[Stored data entries]
----

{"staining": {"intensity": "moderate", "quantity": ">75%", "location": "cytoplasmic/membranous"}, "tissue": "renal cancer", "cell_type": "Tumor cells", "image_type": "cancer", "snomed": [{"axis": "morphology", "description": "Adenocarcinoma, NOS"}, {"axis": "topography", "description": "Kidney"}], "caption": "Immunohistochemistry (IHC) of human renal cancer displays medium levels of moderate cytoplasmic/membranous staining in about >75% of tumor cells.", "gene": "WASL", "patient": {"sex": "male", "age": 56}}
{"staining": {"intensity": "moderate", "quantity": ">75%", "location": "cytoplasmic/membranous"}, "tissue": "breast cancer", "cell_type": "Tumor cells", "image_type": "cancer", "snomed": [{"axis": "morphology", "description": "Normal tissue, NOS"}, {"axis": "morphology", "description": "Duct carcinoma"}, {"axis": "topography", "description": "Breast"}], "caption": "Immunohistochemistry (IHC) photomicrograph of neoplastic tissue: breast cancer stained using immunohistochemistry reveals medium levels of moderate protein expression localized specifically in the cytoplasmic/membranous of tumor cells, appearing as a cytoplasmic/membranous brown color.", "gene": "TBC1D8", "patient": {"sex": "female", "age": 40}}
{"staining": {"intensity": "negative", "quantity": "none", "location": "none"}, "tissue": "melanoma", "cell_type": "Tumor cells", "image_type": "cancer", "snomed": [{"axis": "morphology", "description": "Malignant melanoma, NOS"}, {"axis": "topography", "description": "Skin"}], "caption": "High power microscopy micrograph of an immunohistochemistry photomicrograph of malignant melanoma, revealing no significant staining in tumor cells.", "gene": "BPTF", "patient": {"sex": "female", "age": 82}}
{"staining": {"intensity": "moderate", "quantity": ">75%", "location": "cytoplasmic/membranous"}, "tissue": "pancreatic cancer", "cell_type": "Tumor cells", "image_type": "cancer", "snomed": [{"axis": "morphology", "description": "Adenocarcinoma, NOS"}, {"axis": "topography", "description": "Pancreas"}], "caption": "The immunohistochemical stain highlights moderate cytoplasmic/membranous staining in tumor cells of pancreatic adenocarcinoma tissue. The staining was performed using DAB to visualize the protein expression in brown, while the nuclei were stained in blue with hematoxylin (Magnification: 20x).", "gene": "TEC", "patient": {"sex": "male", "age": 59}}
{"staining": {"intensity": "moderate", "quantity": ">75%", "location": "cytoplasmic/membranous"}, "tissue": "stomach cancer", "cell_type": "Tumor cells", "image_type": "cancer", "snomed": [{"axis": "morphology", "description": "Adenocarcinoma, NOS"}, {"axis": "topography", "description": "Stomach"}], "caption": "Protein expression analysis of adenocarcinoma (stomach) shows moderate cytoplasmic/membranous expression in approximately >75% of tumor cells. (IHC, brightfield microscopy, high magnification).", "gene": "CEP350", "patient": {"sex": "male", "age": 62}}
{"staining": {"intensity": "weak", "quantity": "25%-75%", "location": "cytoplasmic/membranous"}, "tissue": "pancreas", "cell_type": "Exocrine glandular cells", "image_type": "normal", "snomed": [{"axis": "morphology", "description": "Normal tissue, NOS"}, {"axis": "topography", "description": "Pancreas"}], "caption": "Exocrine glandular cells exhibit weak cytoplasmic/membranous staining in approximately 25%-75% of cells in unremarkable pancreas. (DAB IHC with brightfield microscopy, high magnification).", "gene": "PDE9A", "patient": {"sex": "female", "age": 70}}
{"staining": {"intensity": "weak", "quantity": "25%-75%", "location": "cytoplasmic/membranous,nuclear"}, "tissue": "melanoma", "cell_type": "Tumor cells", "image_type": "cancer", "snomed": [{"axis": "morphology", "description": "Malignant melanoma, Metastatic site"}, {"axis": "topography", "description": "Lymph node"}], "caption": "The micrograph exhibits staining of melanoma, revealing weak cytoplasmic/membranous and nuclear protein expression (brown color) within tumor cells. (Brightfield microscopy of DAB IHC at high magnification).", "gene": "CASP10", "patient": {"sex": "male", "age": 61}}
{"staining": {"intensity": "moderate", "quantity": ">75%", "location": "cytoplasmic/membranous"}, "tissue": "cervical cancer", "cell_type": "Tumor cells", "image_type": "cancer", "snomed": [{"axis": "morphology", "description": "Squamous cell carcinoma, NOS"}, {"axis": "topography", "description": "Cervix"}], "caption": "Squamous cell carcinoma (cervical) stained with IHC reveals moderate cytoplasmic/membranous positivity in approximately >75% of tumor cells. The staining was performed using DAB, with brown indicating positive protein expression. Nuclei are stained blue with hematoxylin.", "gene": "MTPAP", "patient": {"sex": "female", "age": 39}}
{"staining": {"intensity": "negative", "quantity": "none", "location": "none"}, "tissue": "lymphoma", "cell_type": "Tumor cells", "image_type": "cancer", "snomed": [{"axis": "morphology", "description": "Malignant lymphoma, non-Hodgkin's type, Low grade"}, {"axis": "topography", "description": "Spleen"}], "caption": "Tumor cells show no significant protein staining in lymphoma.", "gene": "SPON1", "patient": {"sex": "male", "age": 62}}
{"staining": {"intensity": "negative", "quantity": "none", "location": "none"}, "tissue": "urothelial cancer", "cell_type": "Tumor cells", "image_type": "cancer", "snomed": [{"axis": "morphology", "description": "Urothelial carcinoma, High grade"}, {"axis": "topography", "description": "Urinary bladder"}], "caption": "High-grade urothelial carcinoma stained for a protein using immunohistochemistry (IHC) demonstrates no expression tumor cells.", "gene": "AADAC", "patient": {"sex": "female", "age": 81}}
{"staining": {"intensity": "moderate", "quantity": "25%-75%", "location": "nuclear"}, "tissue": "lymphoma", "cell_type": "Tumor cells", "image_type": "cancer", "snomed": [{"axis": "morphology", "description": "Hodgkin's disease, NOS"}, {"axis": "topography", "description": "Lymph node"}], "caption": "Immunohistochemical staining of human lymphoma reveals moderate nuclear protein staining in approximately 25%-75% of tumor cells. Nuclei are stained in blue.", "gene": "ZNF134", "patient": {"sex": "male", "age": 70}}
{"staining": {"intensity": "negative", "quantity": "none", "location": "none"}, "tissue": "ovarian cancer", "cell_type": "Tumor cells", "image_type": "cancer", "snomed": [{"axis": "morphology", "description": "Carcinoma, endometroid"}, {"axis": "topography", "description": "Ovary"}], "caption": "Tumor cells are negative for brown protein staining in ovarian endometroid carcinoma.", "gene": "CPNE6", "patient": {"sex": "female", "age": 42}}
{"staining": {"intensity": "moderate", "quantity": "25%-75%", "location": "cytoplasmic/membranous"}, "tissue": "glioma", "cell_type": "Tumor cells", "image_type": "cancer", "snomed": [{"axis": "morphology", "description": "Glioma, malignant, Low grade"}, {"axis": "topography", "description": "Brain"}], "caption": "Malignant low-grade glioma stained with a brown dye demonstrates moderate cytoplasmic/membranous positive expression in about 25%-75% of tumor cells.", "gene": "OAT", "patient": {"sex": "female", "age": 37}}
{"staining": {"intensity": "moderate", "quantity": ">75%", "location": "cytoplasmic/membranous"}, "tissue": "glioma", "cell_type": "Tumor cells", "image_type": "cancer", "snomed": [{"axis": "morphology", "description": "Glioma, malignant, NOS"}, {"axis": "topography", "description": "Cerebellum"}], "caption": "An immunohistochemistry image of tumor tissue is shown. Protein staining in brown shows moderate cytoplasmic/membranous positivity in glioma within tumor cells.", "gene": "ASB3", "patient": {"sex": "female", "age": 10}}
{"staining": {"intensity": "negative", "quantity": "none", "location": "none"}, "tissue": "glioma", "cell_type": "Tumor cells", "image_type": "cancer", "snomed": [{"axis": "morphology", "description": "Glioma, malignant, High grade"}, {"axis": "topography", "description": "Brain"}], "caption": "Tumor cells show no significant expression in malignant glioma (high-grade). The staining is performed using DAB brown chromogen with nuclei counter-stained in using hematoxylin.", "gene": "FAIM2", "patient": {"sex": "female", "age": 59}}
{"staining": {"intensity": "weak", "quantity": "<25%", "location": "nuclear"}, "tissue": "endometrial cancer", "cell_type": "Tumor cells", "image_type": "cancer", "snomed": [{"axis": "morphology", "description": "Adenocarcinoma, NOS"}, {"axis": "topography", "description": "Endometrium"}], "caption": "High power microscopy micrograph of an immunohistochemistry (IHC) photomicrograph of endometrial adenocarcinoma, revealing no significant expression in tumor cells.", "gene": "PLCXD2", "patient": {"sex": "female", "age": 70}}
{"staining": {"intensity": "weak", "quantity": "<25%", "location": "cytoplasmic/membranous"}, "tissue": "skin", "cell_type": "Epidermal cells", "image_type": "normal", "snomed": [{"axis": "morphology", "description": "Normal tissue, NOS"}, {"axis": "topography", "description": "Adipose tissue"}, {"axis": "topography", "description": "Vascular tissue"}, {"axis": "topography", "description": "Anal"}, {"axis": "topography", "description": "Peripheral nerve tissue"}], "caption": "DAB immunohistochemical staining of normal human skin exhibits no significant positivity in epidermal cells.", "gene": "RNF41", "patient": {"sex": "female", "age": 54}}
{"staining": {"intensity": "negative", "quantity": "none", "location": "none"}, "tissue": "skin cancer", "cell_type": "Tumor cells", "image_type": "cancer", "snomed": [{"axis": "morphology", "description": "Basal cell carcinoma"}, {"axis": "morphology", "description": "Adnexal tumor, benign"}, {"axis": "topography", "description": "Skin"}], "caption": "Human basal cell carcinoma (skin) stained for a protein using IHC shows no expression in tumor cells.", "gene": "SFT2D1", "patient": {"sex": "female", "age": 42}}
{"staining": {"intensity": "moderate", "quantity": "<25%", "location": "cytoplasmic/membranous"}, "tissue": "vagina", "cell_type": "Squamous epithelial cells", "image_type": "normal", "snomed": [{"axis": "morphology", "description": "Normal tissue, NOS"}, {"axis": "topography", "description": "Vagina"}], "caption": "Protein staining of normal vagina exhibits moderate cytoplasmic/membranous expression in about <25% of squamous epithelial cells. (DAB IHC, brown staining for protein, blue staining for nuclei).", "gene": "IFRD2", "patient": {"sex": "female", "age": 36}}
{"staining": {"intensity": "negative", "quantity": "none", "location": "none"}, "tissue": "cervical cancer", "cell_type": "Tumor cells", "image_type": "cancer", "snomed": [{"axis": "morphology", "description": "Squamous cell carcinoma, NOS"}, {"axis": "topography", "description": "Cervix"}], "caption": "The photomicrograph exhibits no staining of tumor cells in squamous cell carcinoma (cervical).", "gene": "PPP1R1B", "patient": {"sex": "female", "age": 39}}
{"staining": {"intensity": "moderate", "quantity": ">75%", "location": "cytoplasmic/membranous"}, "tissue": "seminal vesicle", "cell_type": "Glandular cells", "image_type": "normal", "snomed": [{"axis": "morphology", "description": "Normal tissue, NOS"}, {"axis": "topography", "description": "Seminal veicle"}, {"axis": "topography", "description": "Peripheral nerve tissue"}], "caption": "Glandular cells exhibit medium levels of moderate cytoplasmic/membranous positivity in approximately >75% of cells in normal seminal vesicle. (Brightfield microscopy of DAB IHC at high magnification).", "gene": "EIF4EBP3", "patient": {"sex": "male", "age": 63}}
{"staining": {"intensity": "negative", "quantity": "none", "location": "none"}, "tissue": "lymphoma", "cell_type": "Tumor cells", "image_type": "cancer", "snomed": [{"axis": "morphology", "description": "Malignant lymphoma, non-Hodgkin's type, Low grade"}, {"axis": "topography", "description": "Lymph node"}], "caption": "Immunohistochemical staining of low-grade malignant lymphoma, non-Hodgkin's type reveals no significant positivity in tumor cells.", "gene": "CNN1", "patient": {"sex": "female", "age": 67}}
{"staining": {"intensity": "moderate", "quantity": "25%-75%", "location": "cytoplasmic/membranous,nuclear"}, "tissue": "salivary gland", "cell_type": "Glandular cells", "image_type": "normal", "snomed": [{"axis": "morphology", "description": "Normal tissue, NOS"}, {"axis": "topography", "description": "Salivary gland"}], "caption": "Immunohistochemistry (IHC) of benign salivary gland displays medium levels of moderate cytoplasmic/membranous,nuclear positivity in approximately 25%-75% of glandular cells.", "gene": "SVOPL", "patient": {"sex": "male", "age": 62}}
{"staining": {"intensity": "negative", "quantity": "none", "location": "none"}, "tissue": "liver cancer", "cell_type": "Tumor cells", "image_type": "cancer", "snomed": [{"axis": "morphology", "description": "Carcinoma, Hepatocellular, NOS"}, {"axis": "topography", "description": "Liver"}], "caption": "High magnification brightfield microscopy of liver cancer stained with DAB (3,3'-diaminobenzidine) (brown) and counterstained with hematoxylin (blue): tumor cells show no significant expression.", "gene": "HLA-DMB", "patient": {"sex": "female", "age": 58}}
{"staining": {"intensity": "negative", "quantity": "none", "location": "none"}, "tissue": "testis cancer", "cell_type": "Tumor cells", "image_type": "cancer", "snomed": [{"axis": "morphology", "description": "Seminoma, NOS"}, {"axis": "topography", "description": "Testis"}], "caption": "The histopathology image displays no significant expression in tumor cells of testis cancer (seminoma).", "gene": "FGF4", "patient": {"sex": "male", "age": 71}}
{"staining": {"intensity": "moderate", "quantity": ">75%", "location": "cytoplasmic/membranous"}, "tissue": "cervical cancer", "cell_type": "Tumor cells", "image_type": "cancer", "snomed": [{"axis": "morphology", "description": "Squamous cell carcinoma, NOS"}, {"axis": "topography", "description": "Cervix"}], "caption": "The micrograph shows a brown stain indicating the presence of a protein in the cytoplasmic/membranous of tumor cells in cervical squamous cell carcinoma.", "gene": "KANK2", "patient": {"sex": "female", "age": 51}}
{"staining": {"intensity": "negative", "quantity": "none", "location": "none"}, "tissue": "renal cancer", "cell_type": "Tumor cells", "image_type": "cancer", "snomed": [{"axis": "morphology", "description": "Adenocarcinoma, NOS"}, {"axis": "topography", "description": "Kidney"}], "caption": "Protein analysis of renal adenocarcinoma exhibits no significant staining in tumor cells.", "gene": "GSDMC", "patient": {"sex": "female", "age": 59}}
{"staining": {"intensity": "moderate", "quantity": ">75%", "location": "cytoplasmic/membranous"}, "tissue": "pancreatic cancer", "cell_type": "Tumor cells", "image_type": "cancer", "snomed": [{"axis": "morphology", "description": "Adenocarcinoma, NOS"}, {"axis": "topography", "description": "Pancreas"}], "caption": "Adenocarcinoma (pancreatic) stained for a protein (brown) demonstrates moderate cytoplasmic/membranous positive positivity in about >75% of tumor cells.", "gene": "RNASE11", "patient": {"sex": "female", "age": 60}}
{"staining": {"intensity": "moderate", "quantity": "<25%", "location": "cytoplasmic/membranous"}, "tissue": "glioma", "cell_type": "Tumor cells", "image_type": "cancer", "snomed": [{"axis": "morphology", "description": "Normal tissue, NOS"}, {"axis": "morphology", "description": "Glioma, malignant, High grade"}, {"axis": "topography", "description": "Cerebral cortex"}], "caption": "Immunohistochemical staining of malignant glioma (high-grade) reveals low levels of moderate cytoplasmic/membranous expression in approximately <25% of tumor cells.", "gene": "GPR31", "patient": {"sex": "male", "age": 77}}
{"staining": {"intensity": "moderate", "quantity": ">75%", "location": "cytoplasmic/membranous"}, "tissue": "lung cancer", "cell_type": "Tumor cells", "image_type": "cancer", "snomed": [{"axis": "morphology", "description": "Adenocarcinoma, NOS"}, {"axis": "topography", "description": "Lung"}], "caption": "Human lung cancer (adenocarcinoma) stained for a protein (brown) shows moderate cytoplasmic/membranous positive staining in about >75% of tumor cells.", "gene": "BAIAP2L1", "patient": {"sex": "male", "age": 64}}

----

Action item:
Would you retype the lines above from the one with "staining of low-grade" down to the one with "histopathology image displays", word for word, both ends included and no other lines?

Result of this task:
{"staining": {"intensity": "negative", "quantity": "none", "location": "none"}, "tissue": "lymphoma", "cell_type": "Tumor cells", "image_type": "cancer", "snomed": [{"axis": "morphology", "description": "Malignant lymphoma, non-Hodgkin's type, Low grade"}, {"axis": "topography", "description": "Lymph node"}], "caption": "Immunohistochemical staining of low-grade malignant lymphoma, non-Hodgkin's type reveals no significant positivity in tumor cells.", "gene": "CNN1", "patient": {"sex": "female", "age": 67}}
{"staining": {"intensity": "moderate", "quantity": "25%-75%", "location": "cytoplasmic/membranous,nuclear"}, "tissue": "salivary gland", "cell_type": "Glandular cells", "image_type": "normal", "snomed": [{"axis": "morphology", "description": "Normal tissue, NOS"}, {"axis": "topography", "description": "Salivary gland"}], "caption": "Immunohistochemistry (IHC) of benign salivary gland displays medium levels of moderate cytoplasmic/membranous,nuclear positivity in approximately 25%-75% of glandular cells.", "gene": "SVOPL", "patient": {"sex": "male", "age": 62}}
{"staining": {"intensity": "negative", "quantity": "none", "location": "none"}, "tissue": "liver cancer", "cell_type": "Tumor cells", "image_type": "cancer", "snomed": [{"axis": "morphology", "description": "Carcinoma, Hepatocellular, NOS"}, {"axis": "topography", "description": "Liver"}], "caption": "High magnification brightfield microscopy of liver cancer stained with DAB (3,3'-diaminobenzidine) (brown) and counterstained with hematoxylin (blue): tumor cells show no significant expression.", "gene": "HLA-DMB", "patient": {"sex": "female", "age": 58}}
{"staining": {"intensity": "negative", "quantity": "none", "location": "none"}, "tissue": "testis cancer", "cell_type": "Tumor cells", "image_type": "cancer", "snomed": [{"axis": "morphology", "description": "Seminoma, NOS"}, {"axis": "topography", "description": "Testis"}], "caption": "The histopathology image displays no significant expression in tumor cells of testis cancer (seminoma).", "gene": "FGF4", "patient": {"sex": "male", "age": 71}}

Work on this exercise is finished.